((
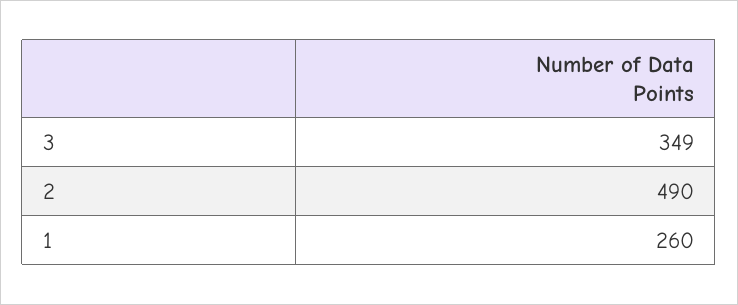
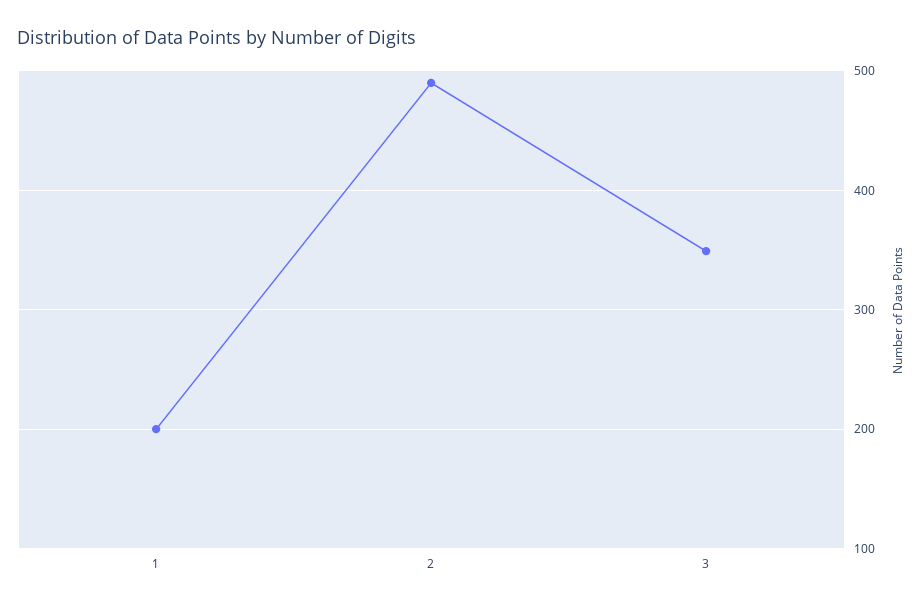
  {
    "3": 349,
    "2": 490,
-   "1": 260
+   "1": 200
  }

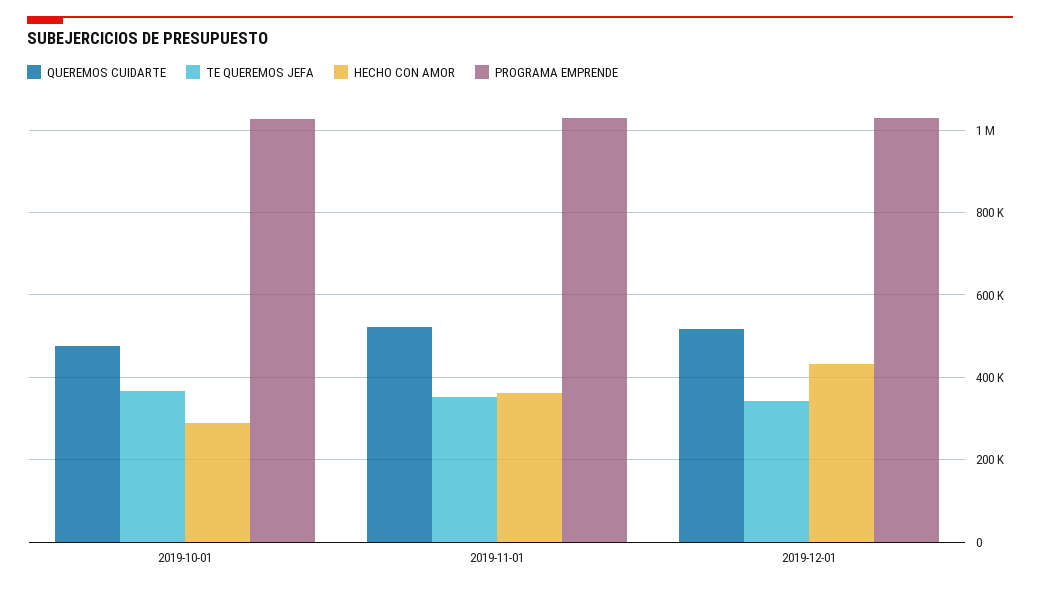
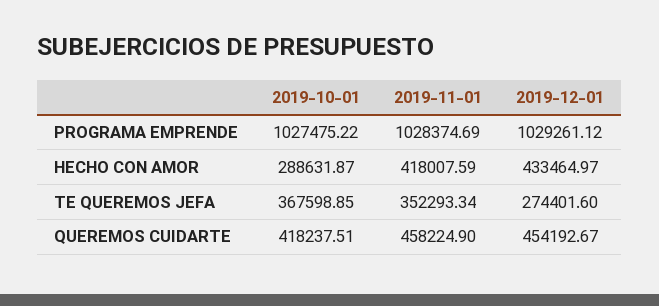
  {
    "QUEREMOS CUIDARTE": {
-     "2019-10-01": 480000,
+     "2019-10-01": 418237.51,
-     "2019-11-01": 520000,
+     "2019-11-01": 458224.9,
-     "2019-12-01": 520000
+     "2019-12-01": 454192.67
    },
    "TE QUEREMOS JEFA": {
      "2019-10-01": 367598.85,
      "2019-11-01": 352293.34,
-     "2019-12-01": 340000
+     "2019-12-01": 274401.6
    },
    "HECHO CON AMOR": {
      "2019-10-01": 288631.87,
-     "2019-11-01": 360000,
+     "2019-11-01": 418007.59,
      "2019-12-01": 433464.97
    },
    "PROGRAMA EMPRENDE": {
      "2019-10-01": 1027475.22,
      "2019-11-01": 1028374.69,
      "2019-12-01": 1029261.12
    }
  }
))
### Work item
What is needed here is an exact copy of all the entries, without the pictures.

### Reply
  {
    "3": 349,
    "2": 490,
-   "1": 260
+   "1": 200
  }

  {
    "QUEREMOS CUIDARTE": {
-     "2019-10-01": 480000,
+     "2019-10-01": 418237.51,
-     "2019-11-01": 520000,
+     "2019-11-01": 458224.9,
-     "2019-12-01": 520000
+     "2019-12-01": 454192.67
    },
    "TE QUEREMOS JEFA": {
      "2019-10-01": 367598.85,
      "2019-11-01": 352293.34,
-     "2019-12-01": 340000
+     "2019-12-01": 274401.6
    },
    "HECHO CON AMOR": {
      "2019-10-01": 288631.87,
-     "2019-11-01": 360000,
+     "2019-11-01": 418007.59,
      "2019-12-01": 433464.97
    },
    "PROGRAMA EMPRENDE": {
      "2019-10-01": 1027475.22,
      "2019-11-01": 1028374.69,
      "2019-12-01": 1029261.12
    }
  }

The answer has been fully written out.